Hedge Funds to Prosper By Hedging Out the Toxic Waste
Things aren't quite as dire in the hedge-fund industry as money managers originally believed. At least that's the latest message from financial research departments, which are concluding that although the hedge fund industry has shrunk some $400 million in the past year, it still represents a colossal $1 trillion plus pool of investment capital.
Largely, that's because the managers sat on cash and limited redemptions last year just as things were getting ugly.
Citigroup estimates that hedge fund managers are currently hoarding some $294 billion. That's not being invested as quickly as you might think, either: only around a third of that, or $82 billion, will be deployed over the next six months.
Those numbers beg a big question. With equity valuations so cheap, and stocks finally beginning to rebound, what purpose does it serve investors to invest with the funds? After management and performance fees, you're just giving away 20 percent for the obvious (an upturn) -- and for storing a third of your own cash. That may be why most funds are slashing management fees to 0.8 percent (vs. the traditional two percent) and in some cases, abolishing them altogether.
Bad Assets, Great Returns
One way in which funds may be able to overcome this problem is by getting access to the kind of low-risk, high-return deals that you and I just aren't eligible to invest in. That's the traditional way institutions lure clients, after all -- with access to specialized products such as major IPOs.

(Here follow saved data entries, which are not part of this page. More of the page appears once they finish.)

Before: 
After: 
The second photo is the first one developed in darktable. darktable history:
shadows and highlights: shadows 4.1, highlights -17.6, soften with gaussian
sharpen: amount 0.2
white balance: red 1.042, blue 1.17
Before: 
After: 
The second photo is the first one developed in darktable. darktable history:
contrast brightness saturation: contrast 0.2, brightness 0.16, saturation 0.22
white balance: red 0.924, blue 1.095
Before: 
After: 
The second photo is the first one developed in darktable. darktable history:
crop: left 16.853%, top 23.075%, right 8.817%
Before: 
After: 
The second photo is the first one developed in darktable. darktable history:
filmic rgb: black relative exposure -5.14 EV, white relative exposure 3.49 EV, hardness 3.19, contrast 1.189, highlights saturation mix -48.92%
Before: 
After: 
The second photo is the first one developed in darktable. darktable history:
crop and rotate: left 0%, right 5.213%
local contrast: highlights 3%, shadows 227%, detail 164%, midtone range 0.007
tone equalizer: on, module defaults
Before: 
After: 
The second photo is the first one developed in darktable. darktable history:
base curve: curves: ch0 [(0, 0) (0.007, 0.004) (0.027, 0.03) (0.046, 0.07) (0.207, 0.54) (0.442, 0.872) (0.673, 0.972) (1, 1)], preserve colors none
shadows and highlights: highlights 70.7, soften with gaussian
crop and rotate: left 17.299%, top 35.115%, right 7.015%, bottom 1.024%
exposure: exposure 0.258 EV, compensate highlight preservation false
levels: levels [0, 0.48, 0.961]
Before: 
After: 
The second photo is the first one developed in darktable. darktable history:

The latest Obama administration plan to offer hedge funds an opportunity to partake in mopping up some of the toxic assets on the big banks' balance sheets -- which the government has already, in effect, guaranteed -- is a compelling reason to invest with the hedgehogs.
BusinessWeek notes, succinctly: "The plan uses cheap government financing to offer would-be buyers of toxic assets the potential for juicy double-digit returns. Taxpayers are left to shoulder most of the risk."
The average fund needs to make back about 23 percent of its capital before it can start taking its performance fees from existing investors. The biggest threat that hedge funds pose to the economy right now is that as they attempt to control costs, they are laying off large numbers of junior employees: estimates range up to 20,000 potential jobs losses in the industry this year. With the economy finally starting to show signs of shrinkage in unemployment, a round of giant layoffs this year could slow the recovery.
Double-digit returns on these assets would help shore some of that leakage up. The plan would also motivate hedge funds to deploy some of that third-of-a-trillion dollar slushfund back into the financial system, giving a much needed boost to liquidity right now.
If politicians can show some rare ideological restraint and hold their breath here, the consequences could help serve as the beginning of the end -- or, at the very least, usher in the end of the beginning.